EUROPE – Hungarian and Ukrainian pension funds recorded an increase in voluntary pension contributions, while in Estonia willingness to make extra savings seems to have waned.

According to Hungarian pension fund association Stabilitas, voluntary pension funds increased their assets by around 14% year on year to HUF866bn (€3bn), as of the end of March.

The Hungarian second pillar, on the other hand, is still losing money after assets were effectively nationalised last year.

Assets in private pension funds fell by around 20% year on year to HUF183bn at the end of the first quarter.

In the Ukraine, the number of people voluntarily contributing to the supplementary pension system has now reached the 10,000 mark, according to Valentyna Nykytenko, deputy head of the pension fund board.

In October 2011, a new law had come into effect introducing a mandatory second pillar to the system, with assets going into an ‘accumulation fund’, while in April the law on voluntary contributions was amended.

Ukrainians living abroad can now also pay into the pension funds to increase savings for their retirement. 
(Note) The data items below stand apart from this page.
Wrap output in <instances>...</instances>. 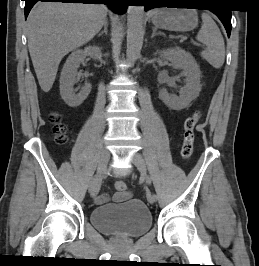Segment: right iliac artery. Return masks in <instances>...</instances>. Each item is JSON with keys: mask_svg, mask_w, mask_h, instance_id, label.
<instances>
[{"mask_svg": "<svg viewBox=\"0 0 259 266\" xmlns=\"http://www.w3.org/2000/svg\"><path fill=\"white\" fill-rule=\"evenodd\" d=\"M96 177V175H95ZM95 177L92 179V181L90 182V185H88V189H92L93 186L95 185V182H93L95 180Z\"/></svg>", "mask_w": 259, "mask_h": 266, "instance_id": "right-iliac-artery-1", "label": "right iliac artery"}]
</instances>
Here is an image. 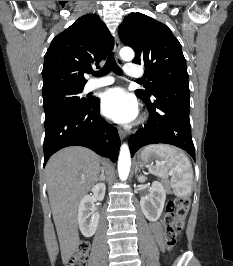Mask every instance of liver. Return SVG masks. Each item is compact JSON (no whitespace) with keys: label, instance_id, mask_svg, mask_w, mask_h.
Wrapping results in <instances>:
<instances>
[{"label":"liver","instance_id":"6515ba94","mask_svg":"<svg viewBox=\"0 0 233 266\" xmlns=\"http://www.w3.org/2000/svg\"><path fill=\"white\" fill-rule=\"evenodd\" d=\"M101 163L106 162L90 149L71 146L55 153L46 165L49 202L64 262L78 245L79 202L97 182Z\"/></svg>","mask_w":233,"mask_h":266}]
</instances>
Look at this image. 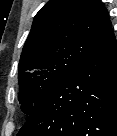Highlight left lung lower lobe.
I'll list each match as a JSON object with an SVG mask.
<instances>
[{
    "instance_id": "left-lung-lower-lobe-1",
    "label": "left lung lower lobe",
    "mask_w": 117,
    "mask_h": 136,
    "mask_svg": "<svg viewBox=\"0 0 117 136\" xmlns=\"http://www.w3.org/2000/svg\"><path fill=\"white\" fill-rule=\"evenodd\" d=\"M17 136H117L113 32L41 101Z\"/></svg>"
}]
</instances>
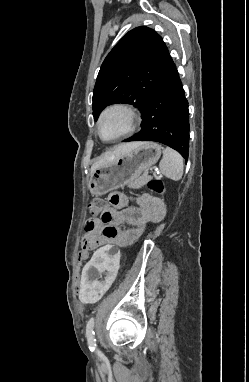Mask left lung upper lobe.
<instances>
[{
    "instance_id": "5c2ea615",
    "label": "left lung upper lobe",
    "mask_w": 249,
    "mask_h": 382,
    "mask_svg": "<svg viewBox=\"0 0 249 382\" xmlns=\"http://www.w3.org/2000/svg\"><path fill=\"white\" fill-rule=\"evenodd\" d=\"M173 64L162 38L152 29L126 33L105 58L93 91V116L114 103H128L144 115Z\"/></svg>"
}]
</instances>
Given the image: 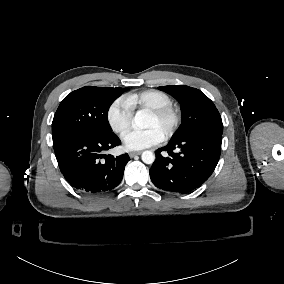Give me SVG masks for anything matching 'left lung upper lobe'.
<instances>
[{
	"instance_id": "1",
	"label": "left lung upper lobe",
	"mask_w": 284,
	"mask_h": 284,
	"mask_svg": "<svg viewBox=\"0 0 284 284\" xmlns=\"http://www.w3.org/2000/svg\"><path fill=\"white\" fill-rule=\"evenodd\" d=\"M159 89L174 96L181 104L182 124L172 138L206 131L222 134L221 116L203 92L185 85L161 86Z\"/></svg>"
}]
</instances>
Meanwhile, figures revealed by the Estonian tax board show contributions to the third pillar continued to fall for the fourth year in a row.

Annual voluntary contributions dropped by around €1m to €29m year on year.
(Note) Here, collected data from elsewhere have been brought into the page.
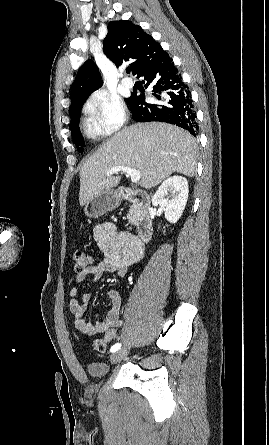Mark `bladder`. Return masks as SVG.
<instances>
[{"label":"bladder","mask_w":269,"mask_h":445,"mask_svg":"<svg viewBox=\"0 0 269 445\" xmlns=\"http://www.w3.org/2000/svg\"><path fill=\"white\" fill-rule=\"evenodd\" d=\"M86 371L94 378H102L108 373L109 369L105 363L91 362L86 365Z\"/></svg>","instance_id":"obj_1"}]
</instances>
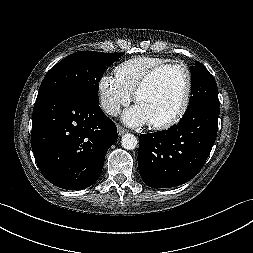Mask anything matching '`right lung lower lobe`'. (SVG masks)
<instances>
[{
  "mask_svg": "<svg viewBox=\"0 0 253 253\" xmlns=\"http://www.w3.org/2000/svg\"><path fill=\"white\" fill-rule=\"evenodd\" d=\"M32 117L31 146L43 176L64 189L94 184L118 138L116 125L99 105L50 93L36 99Z\"/></svg>",
  "mask_w": 253,
  "mask_h": 253,
  "instance_id": "obj_1",
  "label": "right lung lower lobe"
}]
</instances>
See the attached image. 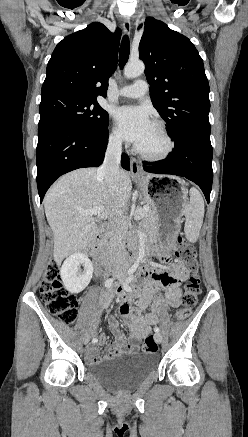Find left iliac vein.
Listing matches in <instances>:
<instances>
[{
	"label": "left iliac vein",
	"mask_w": 248,
	"mask_h": 437,
	"mask_svg": "<svg viewBox=\"0 0 248 437\" xmlns=\"http://www.w3.org/2000/svg\"><path fill=\"white\" fill-rule=\"evenodd\" d=\"M154 338H155L157 343H161L162 335L159 332L154 334Z\"/></svg>",
	"instance_id": "obj_1"
}]
</instances>
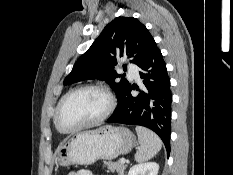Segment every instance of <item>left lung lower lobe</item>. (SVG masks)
Returning a JSON list of instances; mask_svg holds the SVG:
<instances>
[{"label":"left lung lower lobe","instance_id":"obj_1","mask_svg":"<svg viewBox=\"0 0 233 175\" xmlns=\"http://www.w3.org/2000/svg\"><path fill=\"white\" fill-rule=\"evenodd\" d=\"M144 88L138 96L129 87L108 123L140 125L153 130L163 141L167 155L170 153L171 103L170 79L161 51L155 45L139 65Z\"/></svg>","mask_w":233,"mask_h":175}]
</instances>
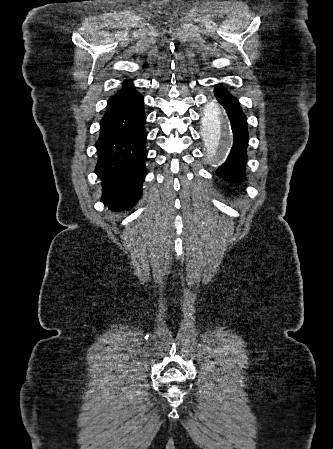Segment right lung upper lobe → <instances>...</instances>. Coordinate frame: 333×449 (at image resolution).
Wrapping results in <instances>:
<instances>
[{"label":"right lung upper lobe","instance_id":"1","mask_svg":"<svg viewBox=\"0 0 333 449\" xmlns=\"http://www.w3.org/2000/svg\"><path fill=\"white\" fill-rule=\"evenodd\" d=\"M135 93H137V92L134 90V88L131 85L130 81L126 80L124 82L123 90H121L118 94L112 96L109 99V101H108L109 103L108 104H112V103L118 102V101L124 99L126 96H129V95H132V94H135Z\"/></svg>","mask_w":333,"mask_h":449}]
</instances>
Analysts put this down to a cap on reclaimable contributions introduced by the government in the wake of the financial crisis.

The Estonian government drew fire in 2011 for a new investment law for second-pillar funds.

Meanwhile, the Latvian government is under increasing pressure to resume pension indexing from October.

The indexation of first-pillar state pensions had been halted in the wake of the financial crisis and might continue, as some state-owned companies are still facing financial trouble.

However, last year, the government felt the budget was strong enough to increase contributions to the second pillar.